■ Exercise directions: Extract every line below and copy each one without changing a single character.

■ Raw data:
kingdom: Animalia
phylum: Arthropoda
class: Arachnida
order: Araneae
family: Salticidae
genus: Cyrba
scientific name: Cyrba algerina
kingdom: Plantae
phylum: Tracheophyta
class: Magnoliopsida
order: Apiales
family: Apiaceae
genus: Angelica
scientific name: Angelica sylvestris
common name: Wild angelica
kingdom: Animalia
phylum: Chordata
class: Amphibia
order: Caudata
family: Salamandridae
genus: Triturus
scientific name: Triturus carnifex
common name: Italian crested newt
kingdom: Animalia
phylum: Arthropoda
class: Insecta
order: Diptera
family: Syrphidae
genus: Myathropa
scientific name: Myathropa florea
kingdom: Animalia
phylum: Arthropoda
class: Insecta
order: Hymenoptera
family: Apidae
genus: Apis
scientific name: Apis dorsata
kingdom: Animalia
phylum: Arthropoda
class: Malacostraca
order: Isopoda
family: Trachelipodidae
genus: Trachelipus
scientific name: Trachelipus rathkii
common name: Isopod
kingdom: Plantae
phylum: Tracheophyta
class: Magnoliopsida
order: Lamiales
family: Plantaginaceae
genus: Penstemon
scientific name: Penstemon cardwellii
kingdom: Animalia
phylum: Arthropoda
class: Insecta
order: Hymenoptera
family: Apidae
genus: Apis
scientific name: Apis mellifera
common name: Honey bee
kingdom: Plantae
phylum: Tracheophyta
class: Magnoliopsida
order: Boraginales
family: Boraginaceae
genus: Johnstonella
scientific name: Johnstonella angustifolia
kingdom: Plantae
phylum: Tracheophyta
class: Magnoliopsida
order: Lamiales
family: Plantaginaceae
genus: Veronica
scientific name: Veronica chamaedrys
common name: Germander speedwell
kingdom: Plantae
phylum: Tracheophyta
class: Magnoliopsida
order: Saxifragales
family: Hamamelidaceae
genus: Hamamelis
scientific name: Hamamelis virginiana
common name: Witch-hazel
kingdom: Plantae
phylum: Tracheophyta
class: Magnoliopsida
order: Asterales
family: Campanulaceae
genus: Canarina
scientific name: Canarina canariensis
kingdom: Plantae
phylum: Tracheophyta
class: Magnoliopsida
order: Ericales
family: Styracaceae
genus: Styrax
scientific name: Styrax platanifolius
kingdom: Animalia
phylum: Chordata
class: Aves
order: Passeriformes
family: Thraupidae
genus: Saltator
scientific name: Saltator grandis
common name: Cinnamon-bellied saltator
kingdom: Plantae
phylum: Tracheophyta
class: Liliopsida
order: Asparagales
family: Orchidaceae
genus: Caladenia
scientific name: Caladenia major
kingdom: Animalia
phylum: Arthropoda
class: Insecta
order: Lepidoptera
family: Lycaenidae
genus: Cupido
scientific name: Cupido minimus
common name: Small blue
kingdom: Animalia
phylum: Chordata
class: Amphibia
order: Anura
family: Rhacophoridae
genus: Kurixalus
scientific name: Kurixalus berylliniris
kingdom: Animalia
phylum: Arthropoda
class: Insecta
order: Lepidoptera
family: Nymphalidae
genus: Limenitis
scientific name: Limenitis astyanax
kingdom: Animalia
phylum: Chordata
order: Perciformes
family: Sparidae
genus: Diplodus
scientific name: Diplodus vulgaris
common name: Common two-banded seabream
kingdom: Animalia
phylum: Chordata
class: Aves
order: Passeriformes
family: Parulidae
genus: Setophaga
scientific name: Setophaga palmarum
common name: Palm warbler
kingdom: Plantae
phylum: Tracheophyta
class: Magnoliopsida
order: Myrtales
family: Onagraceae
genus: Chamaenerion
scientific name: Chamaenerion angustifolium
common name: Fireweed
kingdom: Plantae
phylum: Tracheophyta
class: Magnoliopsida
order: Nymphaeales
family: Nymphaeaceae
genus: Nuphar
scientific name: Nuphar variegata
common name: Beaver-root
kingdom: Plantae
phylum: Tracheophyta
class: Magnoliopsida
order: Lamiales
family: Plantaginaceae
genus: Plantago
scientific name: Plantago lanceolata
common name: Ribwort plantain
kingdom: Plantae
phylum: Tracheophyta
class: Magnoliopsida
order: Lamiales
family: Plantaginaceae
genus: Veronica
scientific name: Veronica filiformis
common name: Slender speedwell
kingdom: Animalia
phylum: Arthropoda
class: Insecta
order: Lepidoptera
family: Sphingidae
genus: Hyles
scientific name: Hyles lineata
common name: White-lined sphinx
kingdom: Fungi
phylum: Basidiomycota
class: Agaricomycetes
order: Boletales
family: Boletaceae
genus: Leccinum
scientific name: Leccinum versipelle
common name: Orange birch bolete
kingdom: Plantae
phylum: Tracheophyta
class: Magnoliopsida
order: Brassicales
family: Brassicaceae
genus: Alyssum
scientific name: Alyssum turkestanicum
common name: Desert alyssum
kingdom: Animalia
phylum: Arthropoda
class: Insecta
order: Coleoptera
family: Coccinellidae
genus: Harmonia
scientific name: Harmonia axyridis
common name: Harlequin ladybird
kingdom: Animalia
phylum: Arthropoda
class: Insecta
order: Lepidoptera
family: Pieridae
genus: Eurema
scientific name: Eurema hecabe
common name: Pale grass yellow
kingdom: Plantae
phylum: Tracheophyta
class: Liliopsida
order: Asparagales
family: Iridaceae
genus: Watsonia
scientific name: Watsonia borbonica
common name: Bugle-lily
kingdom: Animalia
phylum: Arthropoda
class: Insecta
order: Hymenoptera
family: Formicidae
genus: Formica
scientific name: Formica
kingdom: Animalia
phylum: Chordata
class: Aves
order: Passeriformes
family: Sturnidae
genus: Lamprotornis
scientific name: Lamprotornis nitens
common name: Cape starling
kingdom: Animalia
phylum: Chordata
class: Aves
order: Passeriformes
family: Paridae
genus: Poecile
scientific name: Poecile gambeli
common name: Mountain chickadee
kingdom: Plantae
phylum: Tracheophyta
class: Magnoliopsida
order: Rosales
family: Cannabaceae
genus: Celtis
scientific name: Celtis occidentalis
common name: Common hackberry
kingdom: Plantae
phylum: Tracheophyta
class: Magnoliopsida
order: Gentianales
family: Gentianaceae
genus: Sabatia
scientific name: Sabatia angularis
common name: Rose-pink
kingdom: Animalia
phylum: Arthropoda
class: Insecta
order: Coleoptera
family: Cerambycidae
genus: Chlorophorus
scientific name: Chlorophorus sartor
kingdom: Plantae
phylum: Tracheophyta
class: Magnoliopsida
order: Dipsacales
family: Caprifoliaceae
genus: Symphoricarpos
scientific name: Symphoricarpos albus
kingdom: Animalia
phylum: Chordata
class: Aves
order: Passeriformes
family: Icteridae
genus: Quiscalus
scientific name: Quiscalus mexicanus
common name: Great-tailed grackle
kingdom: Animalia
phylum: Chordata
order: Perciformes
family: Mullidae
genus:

■ Solution to this problem:
kingdom: Animalia
phylum: Arthropoda
class: Arachnida
order: Araneae
family: Salticidae
genus: Cyrba
scientific name: Cyrba algerina
kingdom: Plantae
phylum: Tracheophyta
class: Magnoliopsida
order: Apiales
family: Apiaceae
genus: Angelica
scientific name: Angelica sylvestris
common name: Wild angelica
kingdom: Animalia
phylum: Chordata
class: Amphibia
order: Caudata
family: Salamandridae
genus: Triturus
scientific name: Triturus carnifex
common name: Italian crested newt
kingdom: Animalia
phylum: Arthropoda
class: Insecta
order: Diptera
family: Syrphidae
genus: Myathropa
scientific name: Myathropa florea
kingdom: Animalia
phylum: Arthropoda
class: Insecta
order: Hymenoptera
family: Apidae
genus: Apis
scientific name: Apis dorsata
kingdom: Animalia
phylum: Arthropoda
class: Malacostraca
order: Isopoda
family: Trachelipodidae
genus: Trachelipus
scientific name: Trachelipus rathkii
common name: Isopod
kingdom: Plantae
phylum: Tracheophyta
class: Magnoliopsida
order: Lamiales
family: Plantaginaceae
genus: Penstemon
scientific name: Penstemon cardwellii
kingdom: Animalia
phylum: Arthropoda
class: Insecta
order: Hymenoptera
family: Apidae
genus: Apis
scientific name: Apis mellifera
common name: Honey bee
kingdom: Plantae
phylum: Tracheophyta
class: Magnoliopsida
order: Boraginales
family: Boraginaceae
genus: Johnstonella
scientific name: Johnstonella angustifolia
kingdom: Plantae
phylum: Tracheophyta
class: Magnoliopsida
order: Lamiales
family: Plantaginaceae
genus: Veronica
scientific name: Veronica chamaedrys
common name: Germander speedwell
kingdom: Plantae
phylum: Tracheophyta
class: Magnoliopsida
order: Saxifragales
family: Hamamelidaceae
genus: Hamamelis
scientific name: Hamamelis virginiana
common name: Witch-hazel
kingdom: Plantae
phylum: Tracheophyta
class: Magnoliopsida
order: Asterales
family: Campanulaceae
genus: Canarina
scientific name: Canarina canariensis
kingdom: Plantae
phylum: Tracheophyta
class: Magnoliopsida
order: Ericales
family: Styracaceae
genus: Styrax
scientific name: Styrax platanifolius
kingdom: Animalia
phylum: Chordata
class: Aves
order: Passeriformes
family: Thraupidae
genus: Saltator
scientific name: Saltator grandis
common name: Cinnamon-bellied saltator
kingdom: Plantae
phylum: Tracheophyta
class: Liliopsida
order: Asparagales
family: Orchidaceae
genus: Caladenia
scientific name: Caladenia major
kingdom: Animalia
phylum: Arthropoda
class: Insecta
order: Lepidoptera
family: Lycaenidae
genus: Cupido
scientific name: Cupido minimus
common name: Small blue
kingdom: Animalia
phylum: Chordata
class: Amphibia
order: Anura
family: Rhacophoridae
genus: Kurixalus
scientific name: Kurixalus berylliniris
kingdom: Animalia
phylum: Arthropoda
class: Insecta
order: Lepidoptera
family: Nymphalidae
genus: Limenitis
scientific name: Limenitis astyanax
kingdom: Animalia
phylum: Chordata
order: Perciformes
family: Sparidae
genus: Diplodus
scientific name: Diplodus vulgaris
common name: Common two-banded seabream
kingdom: Animalia
phylum: Chordata
class: Aves
order: Passeriformes
family: Parulidae
genus: Setophaga
scientific name: Setophaga palmarum
common name: Palm warbler
kingdom: Plantae
phylum: Tracheophyta
class: Magnoliopsida
order: Myrtales
family: Onagraceae
genus: Chamaenerion
scientific name: Chamaenerion angustifolium
common name: Fireweed
kingdom: Plantae
phylum: Tracheophyta
class: Magnoliopsida
order: Nymphaeales
family: Nymphaeaceae
genus: Nuphar
scientific name: Nuphar variegata
common name: Beaver-root
kingdom: Plantae
phylum: Tracheophyta
class: Magnoliopsida
order: Lamiales
family: Plantaginaceae
genus: Plantago
scientific name: Plantago lanceolata
common name: Ribwort plantain
kingdom: Plantae
phylum: Tracheophyta
class: Magnoliopsida
order: Lamiales
family: Plantaginaceae
genus: Veronica
scientific name: Veronica filiformis
common name: Slender speedwell
kingdom: Animalia
phylum: Arthropoda
class: Insecta
order: Lepidoptera
family: Sphingidae
genus: Hyles
scientific name: Hyles lineata
common name: White-lined sphinx
kingdom: Fungi
phylum: Basidiomycota
class: Agaricomycetes
order: Boletales
family: Boletaceae
genus: Leccinum
scientific name: Leccinum versipelle
common name: Orange birch bolete
kingdom: Plantae
phylum: Tracheophyta
class: Magnoliopsida
order: Brassicales
family: Brassicaceae
genus: Alyssum
scientific name: Alyssum turkestanicum
common name: Desert alyssum
kingdom: Animalia
phylum: Arthropoda
class: Insecta
order: Coleoptera
family: Coccinellidae
genus: Harmonia
scientific name: Harmonia axyridis
common name: Harlequin ladybird
kingdom: Animalia
phylum: Arthropoda
class: Insecta
order: Lepidoptera
family: Pieridae
genus: Eurema
scientific name: Eurema hecabe
common name: Pale grass yellow
kingdom: Plantae
phylum: Tracheophyta
class: Liliopsida
order: Asparagales
family: Iridaceae
genus: Watsonia
scientific name: Watsonia borbonica
common name: Bugle-lily
kingdom: Animalia
phylum: Arthropoda
class: Insecta
order: Hymenoptera
family: Formicidae
genus: Formica
scientific name: Formica
kingdom: Animalia
phylum: Chordata
class: Aves
order: Passeriformes
family: Sturnidae
genus: Lamprotornis
scientific name: Lamprotornis nitens
common name: Cape starling
kingdom: Animalia
phylum: Chordata
class: Aves
order: Passeriformes
family: Paridae
genus: Poecile
scientific name: Poecile gambeli
common name: Mountain chickadee
kingdom: Plantae
phylum: Tracheophyta
class: Magnoliopsida
order: Rosales
family: Cannabaceae
genus: Celtis
scientific name: Celtis occidentalis
common name: Common hackberry
kingdom: Plantae
phylum: Tracheophyta
class: Magnoliopsida
order: Gentianales
family: Gentianaceae
genus: Sabatia
scientific name: Sabatia angularis
common name: Rose-pink
kingdom: Animalia
phylum: Arthropoda
class: Insecta
order: Coleoptera
family: Cerambycidae
genus: Chlorophorus
scientific name: Chlorophorus sartor
kingdom: Plantae
phylum: Tracheophyta
class: Magnoliopsida
order: Dipsacales
family: Caprifoliaceae
genus: Symphoricarpos
scientific name: Symphoricarpos albus
kingdom: Animalia
phylum: Chordata
class: Aves
order: Passeriformes
family: Icteridae
genus: Quiscalus
scientific name: Quiscalus mexicanus
common name: Great-tailed grackle
kingdom: Animalia
phylum: Chordata
order: Perciformes
family: Mullidae
genus:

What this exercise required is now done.